The data we need to extract to be able to create a citation for this paper is spread throughoout different parts of the JSON file, so we need to know how to get to these metadata elements. You can think about accessing information in the JSON file by using the concept of ‘paths’ to the data elements (just like accessing files in a computer). In this case the data we need are at the following paths:

  • title: /message/title

  • author last names: /message/author/given (for each author)

  • author first names: /message/author/family (for each author)

  • journal: /message/container-title (alternatively if you want the journal abbreviation you can use /message/short-container-title if available)

  • year: /message/published/date-parts (index 0 in the JSON array)

  • volume: /message/volume

  • issue: /message/issue

  • pages: /message/page (yes singular)

Note

Looking at this you will see that while the data is available, it is not as logically organized as it could be and there are some formatting issues (for instance the abstract). This is a consequence of both the CrossRef schema for the JSON output, and the approach to populating the metadata of the publisher. With the focus on open citations in the research community I hope that this will soon be addressed.

2 Getting and formatting the citation string#

In order to create our citation string on the Google sheet we need to implement a call to the CrossRef URL, for the paper retrieval of these metadata fields and some organization and formating. This is implemented in the Google sheet in each column, and much of the mechanics is hidden in rows between the showing data. This is all explained in the ‘How it works’ sheet.

fig Caption: The Google Sheets ‘How It Works’ sheet

Let’s walk through the code. The Crossref path is in cell B2 and the DOI is added to cell B3. The full path is created in the Google Sheet function ‘CONCAT’. Here is an example call to get the data.

=ImportJSON(CONCATENATE('How it works'!$B$2,B3), "/message/title", "noInherit,noTruncate,rawHeaders")

The Google Sheet ‘ImportJSON’ addon function takes a URL (first variable) and a path to data (second variable) and optionally some processing options (third variable). When the Google sheet processes this function the data at the path is put into the cell below the function. This works easily for the title, journal name, volume, issue and pages.

In order to process the authors and the year we have to do a little more. For the authors, the data is a JSON array and thus has to be organized to subsequently be able to be put back together as a string. This is done by loading the data (up to eight authors) into columns B and C, concatenating these in column D and finally concatenating non-empty cells in B15. This can be expanded to more authors by adding more space for authors and updating the code to cover all the author data.

For the year, as there is no ‘year’ field, we need to take the publised data parts (year, month, day) as a comma separated string (B19) and then get the first four characters of that string to get the year. It would be easier if the ‘path’ could point to specific elements in the array (i.e. /message/published/date-parts/0), but this does not work.

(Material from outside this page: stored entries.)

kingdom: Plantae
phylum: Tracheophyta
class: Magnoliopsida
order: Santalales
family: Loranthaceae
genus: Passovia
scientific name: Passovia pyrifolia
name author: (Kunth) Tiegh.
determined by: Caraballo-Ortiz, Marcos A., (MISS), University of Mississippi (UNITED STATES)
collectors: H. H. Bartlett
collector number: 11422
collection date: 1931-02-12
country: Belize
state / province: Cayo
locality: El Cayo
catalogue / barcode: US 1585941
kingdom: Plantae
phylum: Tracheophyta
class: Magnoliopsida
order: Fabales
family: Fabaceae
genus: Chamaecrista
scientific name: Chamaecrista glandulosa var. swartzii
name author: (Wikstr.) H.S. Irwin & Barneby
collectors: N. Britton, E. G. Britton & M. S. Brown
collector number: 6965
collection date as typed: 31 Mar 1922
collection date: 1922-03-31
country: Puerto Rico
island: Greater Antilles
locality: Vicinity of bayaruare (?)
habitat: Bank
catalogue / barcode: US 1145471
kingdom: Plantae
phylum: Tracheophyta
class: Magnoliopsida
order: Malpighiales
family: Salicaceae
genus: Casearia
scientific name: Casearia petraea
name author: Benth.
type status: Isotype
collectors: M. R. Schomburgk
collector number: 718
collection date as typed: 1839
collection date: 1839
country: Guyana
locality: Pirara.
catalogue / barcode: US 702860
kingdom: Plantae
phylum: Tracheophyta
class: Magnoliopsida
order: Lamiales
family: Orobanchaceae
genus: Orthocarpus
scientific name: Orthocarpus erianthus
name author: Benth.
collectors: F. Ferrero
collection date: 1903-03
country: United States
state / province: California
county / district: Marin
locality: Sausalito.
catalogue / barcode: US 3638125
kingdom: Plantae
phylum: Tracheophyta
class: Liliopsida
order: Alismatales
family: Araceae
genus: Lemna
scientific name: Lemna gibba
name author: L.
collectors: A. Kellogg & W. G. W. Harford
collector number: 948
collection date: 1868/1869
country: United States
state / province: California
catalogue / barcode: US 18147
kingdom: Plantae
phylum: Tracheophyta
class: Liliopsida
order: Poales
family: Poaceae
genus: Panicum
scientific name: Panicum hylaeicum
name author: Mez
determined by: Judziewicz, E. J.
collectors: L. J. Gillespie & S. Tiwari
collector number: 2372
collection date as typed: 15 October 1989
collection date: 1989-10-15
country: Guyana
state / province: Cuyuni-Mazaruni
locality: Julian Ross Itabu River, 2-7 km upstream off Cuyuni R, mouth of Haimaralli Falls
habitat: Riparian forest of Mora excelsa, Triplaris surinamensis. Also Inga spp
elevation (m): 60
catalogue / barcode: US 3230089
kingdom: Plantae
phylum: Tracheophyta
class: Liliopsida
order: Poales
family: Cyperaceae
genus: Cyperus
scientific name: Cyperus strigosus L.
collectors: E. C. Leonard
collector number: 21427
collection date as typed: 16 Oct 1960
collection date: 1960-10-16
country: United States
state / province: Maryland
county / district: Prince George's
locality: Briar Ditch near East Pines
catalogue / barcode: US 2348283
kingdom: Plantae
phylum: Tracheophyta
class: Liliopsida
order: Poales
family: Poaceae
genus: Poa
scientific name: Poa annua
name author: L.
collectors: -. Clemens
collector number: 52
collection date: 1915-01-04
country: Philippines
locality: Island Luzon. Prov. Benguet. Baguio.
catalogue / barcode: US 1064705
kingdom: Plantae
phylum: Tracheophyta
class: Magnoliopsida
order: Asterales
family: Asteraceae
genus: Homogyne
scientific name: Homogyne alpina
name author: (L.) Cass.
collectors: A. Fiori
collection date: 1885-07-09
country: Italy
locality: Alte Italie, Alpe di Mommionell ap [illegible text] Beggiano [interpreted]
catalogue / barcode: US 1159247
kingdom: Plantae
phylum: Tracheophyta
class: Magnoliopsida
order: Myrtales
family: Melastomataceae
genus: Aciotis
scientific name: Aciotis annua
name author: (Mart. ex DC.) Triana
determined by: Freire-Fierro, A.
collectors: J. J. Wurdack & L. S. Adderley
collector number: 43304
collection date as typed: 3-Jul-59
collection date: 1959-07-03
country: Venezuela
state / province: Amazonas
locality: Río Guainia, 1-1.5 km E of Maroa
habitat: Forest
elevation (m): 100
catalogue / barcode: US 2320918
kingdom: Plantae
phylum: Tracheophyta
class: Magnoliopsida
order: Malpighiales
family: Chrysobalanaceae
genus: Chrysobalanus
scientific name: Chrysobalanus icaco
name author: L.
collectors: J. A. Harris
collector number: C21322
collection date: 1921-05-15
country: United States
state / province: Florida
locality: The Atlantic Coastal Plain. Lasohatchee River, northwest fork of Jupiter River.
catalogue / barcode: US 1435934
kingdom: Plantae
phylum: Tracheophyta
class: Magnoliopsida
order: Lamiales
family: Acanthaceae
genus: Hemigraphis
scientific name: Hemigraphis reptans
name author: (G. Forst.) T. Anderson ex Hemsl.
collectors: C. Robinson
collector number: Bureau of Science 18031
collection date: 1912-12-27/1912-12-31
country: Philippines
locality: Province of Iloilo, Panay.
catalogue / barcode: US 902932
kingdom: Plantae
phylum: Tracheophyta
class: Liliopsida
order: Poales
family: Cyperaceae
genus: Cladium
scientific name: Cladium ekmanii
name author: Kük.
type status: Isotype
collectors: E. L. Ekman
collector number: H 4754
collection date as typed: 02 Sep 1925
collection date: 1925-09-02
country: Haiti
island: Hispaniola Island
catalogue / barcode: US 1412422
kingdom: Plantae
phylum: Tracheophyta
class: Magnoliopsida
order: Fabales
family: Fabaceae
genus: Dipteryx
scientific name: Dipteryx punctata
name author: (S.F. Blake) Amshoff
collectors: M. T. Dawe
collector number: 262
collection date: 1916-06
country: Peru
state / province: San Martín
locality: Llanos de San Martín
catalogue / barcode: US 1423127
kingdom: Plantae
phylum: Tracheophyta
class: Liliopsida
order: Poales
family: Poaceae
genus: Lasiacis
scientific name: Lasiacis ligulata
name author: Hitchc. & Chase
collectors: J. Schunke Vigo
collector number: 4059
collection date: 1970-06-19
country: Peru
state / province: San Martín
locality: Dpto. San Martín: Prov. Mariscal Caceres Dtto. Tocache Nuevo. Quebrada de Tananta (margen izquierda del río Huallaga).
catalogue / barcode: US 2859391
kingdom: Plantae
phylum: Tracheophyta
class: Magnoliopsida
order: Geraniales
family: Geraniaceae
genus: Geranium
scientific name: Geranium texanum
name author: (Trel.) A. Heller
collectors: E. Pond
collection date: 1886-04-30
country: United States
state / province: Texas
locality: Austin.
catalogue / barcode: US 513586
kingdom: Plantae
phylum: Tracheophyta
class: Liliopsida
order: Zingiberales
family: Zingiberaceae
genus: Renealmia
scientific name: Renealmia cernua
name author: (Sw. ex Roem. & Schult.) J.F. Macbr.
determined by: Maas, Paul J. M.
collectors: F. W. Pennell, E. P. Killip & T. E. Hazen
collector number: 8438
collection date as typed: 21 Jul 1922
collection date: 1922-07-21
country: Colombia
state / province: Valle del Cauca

Finally, our goal of a citation string is implemented in B27, by concatenating the fields above with some extra formatting. In the ‘Worksheet’ sheet, all the mechanics are hidden and all that is needed is to add a DOI of a paper in each/any of B2, C2, or D2 (you can copy any of the B, C or D columns across to other columns to process) metadata for more files.

3 Conclusion#

In this brief tutorial you can see how Google Sheets and the ImportJSON addon allows you to process any API data. Given this example, you can create spreadsheet views of API data, and even integrate data from multiple sources. The only thing to be aware of is that the more calls to APIs that you make in one sheet, the slower the over all sheet will work, but this of course depends on your access speed, so you may need to optimize how you import the data.